**PROBLEM TO WORK ON:**
When a line in the material beneath includes the word "питания", add it to the count, and report the count alone.

**SOURCE DATA:**
>>

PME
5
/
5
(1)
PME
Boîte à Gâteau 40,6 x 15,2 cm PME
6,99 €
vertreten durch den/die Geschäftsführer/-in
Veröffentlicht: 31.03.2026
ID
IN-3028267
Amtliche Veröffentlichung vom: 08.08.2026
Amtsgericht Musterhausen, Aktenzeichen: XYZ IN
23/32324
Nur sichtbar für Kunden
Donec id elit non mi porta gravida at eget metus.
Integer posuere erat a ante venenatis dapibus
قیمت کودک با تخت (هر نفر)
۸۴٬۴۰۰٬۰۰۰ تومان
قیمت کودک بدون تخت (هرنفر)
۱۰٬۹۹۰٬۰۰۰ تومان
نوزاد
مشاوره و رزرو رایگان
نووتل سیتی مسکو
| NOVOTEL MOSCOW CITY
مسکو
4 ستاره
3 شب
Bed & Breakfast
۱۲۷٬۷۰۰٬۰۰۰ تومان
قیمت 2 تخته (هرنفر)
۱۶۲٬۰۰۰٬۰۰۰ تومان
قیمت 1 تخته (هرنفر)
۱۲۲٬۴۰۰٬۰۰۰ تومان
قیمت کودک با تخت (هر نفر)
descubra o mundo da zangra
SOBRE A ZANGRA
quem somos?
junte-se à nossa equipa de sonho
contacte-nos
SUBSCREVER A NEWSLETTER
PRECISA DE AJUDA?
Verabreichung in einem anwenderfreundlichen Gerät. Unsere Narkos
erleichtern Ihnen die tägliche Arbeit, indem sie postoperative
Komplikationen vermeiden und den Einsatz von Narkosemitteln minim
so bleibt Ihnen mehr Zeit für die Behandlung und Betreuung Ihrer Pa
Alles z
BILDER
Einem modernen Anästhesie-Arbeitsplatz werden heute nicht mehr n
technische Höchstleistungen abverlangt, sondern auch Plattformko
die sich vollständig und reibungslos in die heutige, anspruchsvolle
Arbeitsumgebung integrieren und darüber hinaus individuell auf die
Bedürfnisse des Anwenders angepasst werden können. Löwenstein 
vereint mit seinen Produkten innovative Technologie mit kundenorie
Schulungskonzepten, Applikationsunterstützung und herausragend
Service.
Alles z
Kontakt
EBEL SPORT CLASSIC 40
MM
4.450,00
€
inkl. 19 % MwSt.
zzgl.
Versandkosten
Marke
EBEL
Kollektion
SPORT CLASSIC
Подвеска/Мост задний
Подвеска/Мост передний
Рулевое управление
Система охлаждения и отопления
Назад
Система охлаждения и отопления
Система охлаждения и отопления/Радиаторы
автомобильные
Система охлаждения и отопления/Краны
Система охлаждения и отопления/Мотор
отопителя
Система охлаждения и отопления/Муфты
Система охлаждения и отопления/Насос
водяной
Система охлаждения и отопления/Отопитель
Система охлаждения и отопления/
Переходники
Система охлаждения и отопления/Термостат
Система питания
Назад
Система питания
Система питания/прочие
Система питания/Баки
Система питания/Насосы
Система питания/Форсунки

<<

**REPLY TO THE EXERCISE:**
6